3.) The Ttouches are very specific and not haphazard, random things. You will always start at 6, do a full, round, small circle, and end at 9. You should try to have your left hand on the horse's body while your right hand (depending on your handedness, I guess) does the touches. The digits of your fingers, (except for your thumb) each have three phalanges: top, middle and lower), are referred to in TTouch as DIP, MIP, and PIP, respectively. They should be relaxed like you're playing the piano, not hard and rigid. Use a consistent tempo on all your circles AS WELL as pressure. I recommend using your inner thigh to practice pressure from 1-10...they recommend your cheekbone, "1" being the least amount of pressure. When you finish one circle, drag your hand to the next, never losing contact. And last, remember that you're pushing the skin as you make the circle, not rubbing it.

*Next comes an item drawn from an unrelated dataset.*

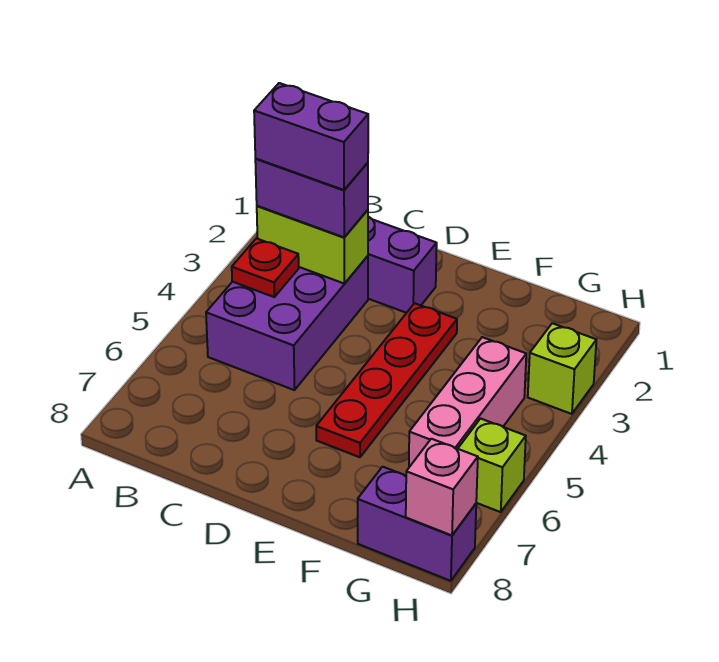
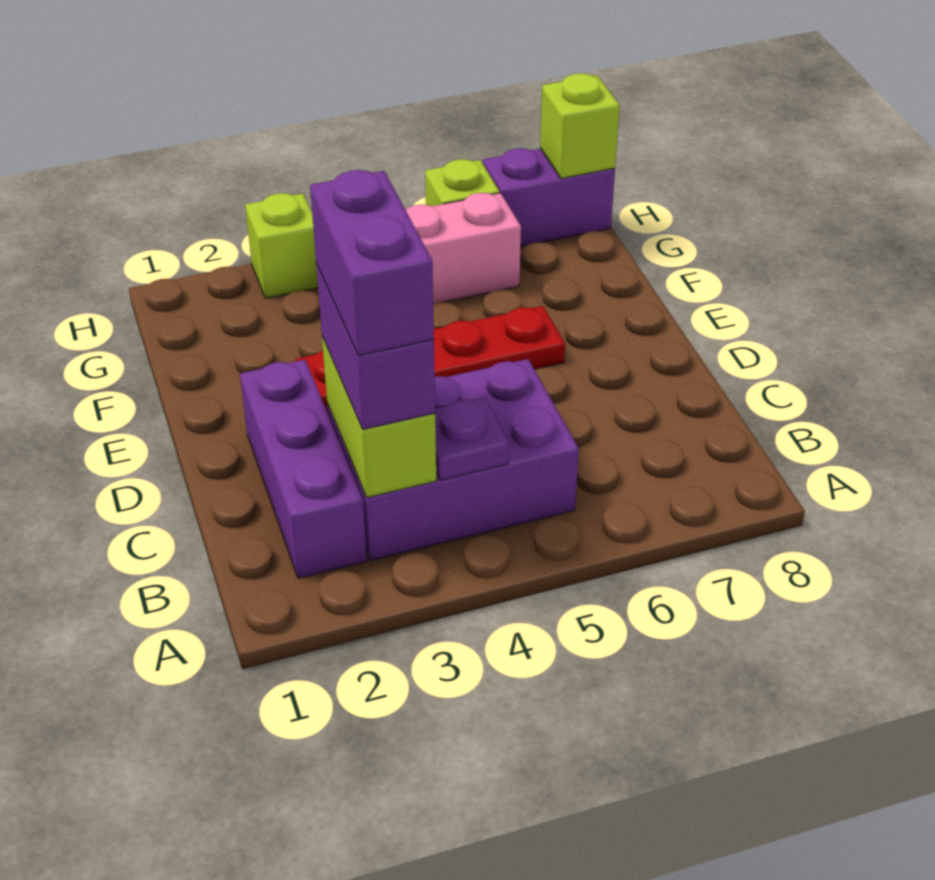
red 1x1 plate [232,238,299,297] -> purple 1x1 plate [435,397,509,480]
purple 1x2 brick [358,467,476,581] -> purple 1x2 brick turned to [483,148,615,247]
pink 1x1 brick [406,439,478,535] -> lime 1x1 brick [540,73,620,179]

Whew! Sounds easy, I know, but you'll find yourself breaking several of those rules and not knowing it right away. I was lifting my hand from circle to circle, varying size, tempo and pressure, and stiffening my fingers, as well as all the other things I did wrong, like not having someone hold them and letting the dog pester them.
I consider what I've done so far practice, but I have learned a little about each of the horses I've "touched". Beautiful and Jasmine have "trust" issues for different reasons. Beautiful will not let herself relax enough to enjoy the T-touch because she's worried about the other horses and getting back to them. Jasmine acts like I'm' trying to trick her. Cowboy likes to be touched, but I need more experience to work with his neck stretches and tail pulls and I definitely need a holder.
Since the TTouches I've used most have been the ones for trust, it's not surprising that Jasmine is responding more markedly. A pony who normally hates touch, she has relaxed a little during our sessions. I think she accepts it because it's predictable. I use the least amount of pressure--I'm guessing a "2". I start at her forehead with the Clouded Leopard TTouch (pads of fingers) and move down to the bridge of her nose with the Lying Leopard TTouch (eventually, I'll massage her gums and inner nose). I pick up my hands and start again beneath her poll (she's nervous around her ears) with the Clouded Leopard and down the neck and back on both sides. I did this before the farrier arrived the other day and she didn't pull back once with him. That's never happened before.
This weekend my husband has volunteered to hold the horses for me. I can't wait! I'll make sure and take some pictures to share with you then.